Date of this Version

Summer 7-2010

Document Type



A DISSERTATION Presented to the Faculty of The Graduate College at the University of Nebraska In Partial Fulfillment of Requirements For the Degree of Doctor of Philosophy, Major: Psychology, Under the Supervision of Mario J. Scalora. Lincoln, Nebraska: July 2010
Copyright 2010 Valerie Gonsalves


With the popularity of the Internet, it is easy to access sexually explicit material. Past research has demonstrated that exposure to sexually explicit material in traditional formats (i.e. magazines and videos) may have an influence on male attitudes and behaviors towards females, but these effects appear to be minimal and dissipate over the long term. Though the body of literature examining Internet sexually explicit material is smaller, researchers have found little to no effects on attitudes or aggressive behaviors immediately after exposure. However, research regarding exposure to online sexually explicit material has not included forensically relevant variables.

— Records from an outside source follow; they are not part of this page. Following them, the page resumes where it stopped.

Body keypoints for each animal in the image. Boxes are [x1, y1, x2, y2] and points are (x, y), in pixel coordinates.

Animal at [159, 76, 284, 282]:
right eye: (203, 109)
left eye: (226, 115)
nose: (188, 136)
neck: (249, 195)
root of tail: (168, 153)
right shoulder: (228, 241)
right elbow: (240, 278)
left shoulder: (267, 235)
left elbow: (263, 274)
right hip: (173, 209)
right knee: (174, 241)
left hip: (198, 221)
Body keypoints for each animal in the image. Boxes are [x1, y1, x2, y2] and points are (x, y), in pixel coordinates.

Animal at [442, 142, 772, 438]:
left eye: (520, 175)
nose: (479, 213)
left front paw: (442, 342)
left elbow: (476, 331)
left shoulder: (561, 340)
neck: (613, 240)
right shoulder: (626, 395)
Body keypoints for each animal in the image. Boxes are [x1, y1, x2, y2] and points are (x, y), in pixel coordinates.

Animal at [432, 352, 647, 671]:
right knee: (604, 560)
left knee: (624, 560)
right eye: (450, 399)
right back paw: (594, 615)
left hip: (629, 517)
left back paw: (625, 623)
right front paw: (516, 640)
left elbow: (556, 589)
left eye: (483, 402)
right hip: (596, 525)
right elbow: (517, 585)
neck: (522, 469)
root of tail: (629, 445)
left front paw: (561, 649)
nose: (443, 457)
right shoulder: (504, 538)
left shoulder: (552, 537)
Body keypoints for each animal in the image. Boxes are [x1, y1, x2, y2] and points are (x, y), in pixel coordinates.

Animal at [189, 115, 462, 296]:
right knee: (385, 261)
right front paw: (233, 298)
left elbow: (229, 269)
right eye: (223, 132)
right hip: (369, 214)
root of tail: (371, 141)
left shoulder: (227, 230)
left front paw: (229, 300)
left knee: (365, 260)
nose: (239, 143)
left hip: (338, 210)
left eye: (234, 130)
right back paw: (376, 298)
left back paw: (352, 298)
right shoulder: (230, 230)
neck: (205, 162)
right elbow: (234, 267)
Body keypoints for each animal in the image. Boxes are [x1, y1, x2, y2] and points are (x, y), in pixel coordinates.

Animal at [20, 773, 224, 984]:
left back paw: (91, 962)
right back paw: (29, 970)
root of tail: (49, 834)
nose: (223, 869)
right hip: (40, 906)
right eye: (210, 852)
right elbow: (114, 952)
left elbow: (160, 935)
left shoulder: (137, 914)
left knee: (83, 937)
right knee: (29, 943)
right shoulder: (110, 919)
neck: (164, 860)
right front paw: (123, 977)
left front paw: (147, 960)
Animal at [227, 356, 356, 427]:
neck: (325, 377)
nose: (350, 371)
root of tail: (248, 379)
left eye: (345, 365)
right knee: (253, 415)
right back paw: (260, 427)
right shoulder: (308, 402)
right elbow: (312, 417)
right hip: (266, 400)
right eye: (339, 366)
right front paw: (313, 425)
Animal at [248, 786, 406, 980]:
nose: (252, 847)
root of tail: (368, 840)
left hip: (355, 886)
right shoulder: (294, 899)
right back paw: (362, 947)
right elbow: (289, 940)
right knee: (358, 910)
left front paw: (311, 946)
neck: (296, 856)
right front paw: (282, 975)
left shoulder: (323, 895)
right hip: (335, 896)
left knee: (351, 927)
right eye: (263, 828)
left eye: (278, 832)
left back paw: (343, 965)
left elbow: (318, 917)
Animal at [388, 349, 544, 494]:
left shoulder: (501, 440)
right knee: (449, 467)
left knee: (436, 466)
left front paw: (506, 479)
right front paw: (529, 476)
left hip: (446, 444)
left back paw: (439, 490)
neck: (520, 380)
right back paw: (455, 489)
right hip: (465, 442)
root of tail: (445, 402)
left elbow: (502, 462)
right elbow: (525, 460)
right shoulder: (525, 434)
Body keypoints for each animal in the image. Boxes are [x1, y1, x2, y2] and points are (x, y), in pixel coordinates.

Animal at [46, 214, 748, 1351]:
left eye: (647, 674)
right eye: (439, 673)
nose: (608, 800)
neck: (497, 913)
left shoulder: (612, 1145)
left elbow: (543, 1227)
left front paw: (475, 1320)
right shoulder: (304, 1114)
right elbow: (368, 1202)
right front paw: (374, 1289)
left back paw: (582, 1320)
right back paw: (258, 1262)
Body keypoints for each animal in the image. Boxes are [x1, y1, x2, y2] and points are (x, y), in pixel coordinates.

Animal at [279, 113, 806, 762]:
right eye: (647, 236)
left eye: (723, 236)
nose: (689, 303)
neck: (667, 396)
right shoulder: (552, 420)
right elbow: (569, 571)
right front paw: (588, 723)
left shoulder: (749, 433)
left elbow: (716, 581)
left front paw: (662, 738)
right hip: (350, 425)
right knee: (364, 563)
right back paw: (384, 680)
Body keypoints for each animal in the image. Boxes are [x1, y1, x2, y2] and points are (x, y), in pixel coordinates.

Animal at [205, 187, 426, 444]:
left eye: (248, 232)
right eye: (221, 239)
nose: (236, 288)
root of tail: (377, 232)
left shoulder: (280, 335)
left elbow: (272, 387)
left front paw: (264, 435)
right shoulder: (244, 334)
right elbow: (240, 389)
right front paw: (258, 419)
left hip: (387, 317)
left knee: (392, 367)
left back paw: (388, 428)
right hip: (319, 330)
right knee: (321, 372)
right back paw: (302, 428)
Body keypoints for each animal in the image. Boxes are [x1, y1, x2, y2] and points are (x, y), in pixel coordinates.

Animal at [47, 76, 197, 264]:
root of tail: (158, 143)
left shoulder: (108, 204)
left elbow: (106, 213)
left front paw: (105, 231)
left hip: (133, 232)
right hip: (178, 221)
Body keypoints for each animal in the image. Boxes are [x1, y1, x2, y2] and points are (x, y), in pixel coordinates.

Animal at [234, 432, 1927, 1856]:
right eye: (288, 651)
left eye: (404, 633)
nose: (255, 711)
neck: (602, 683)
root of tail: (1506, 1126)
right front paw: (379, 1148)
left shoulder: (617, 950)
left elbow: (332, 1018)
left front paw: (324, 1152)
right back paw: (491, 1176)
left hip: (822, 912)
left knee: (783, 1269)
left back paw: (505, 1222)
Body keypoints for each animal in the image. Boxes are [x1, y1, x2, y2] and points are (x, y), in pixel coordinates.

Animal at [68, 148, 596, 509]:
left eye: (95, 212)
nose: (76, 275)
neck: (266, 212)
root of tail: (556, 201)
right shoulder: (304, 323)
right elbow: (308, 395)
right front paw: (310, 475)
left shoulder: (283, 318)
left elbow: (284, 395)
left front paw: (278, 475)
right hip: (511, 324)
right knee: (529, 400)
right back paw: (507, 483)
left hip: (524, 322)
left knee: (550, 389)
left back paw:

Previous research has suggested that undergraduate males who report engaging in sexually coercive or aggressive behaviors differ in terms of personality, attitudinal, and behavioral variables from individuals who do not report this type of behavior. Therefore, the purpose of this study was to examine the same personality and attitudinal variables that have been studied in previous research, but to extend this research by including behavioral variables related to the viewing of online sexually explicit material. Male undergraduate students were provided with a link to take an online survey examining personality (empathy, sensation-seeking, and psychopathy), attitudinal (rape myth belief, acceptance of interpersonal violence, and hostility towards women) and behavioral (online sexual compulsivity and online behaviors with regard to sexual material) variables. The relationship between these variables and sexually coercive behavior was examined.

Results indicate there is a significant relationship between some scales related to empathy and viewing sexually explicit or degrading material. Further results indicated that individuals who identified as having engaged in sexually aggressive behavior endorsed more items related to online sexually compulsive behaviors. Exploratory analyses revealed that the amount, as opposed to the type, of sexually explicit material viewed appears to be more related to adverse outcomes.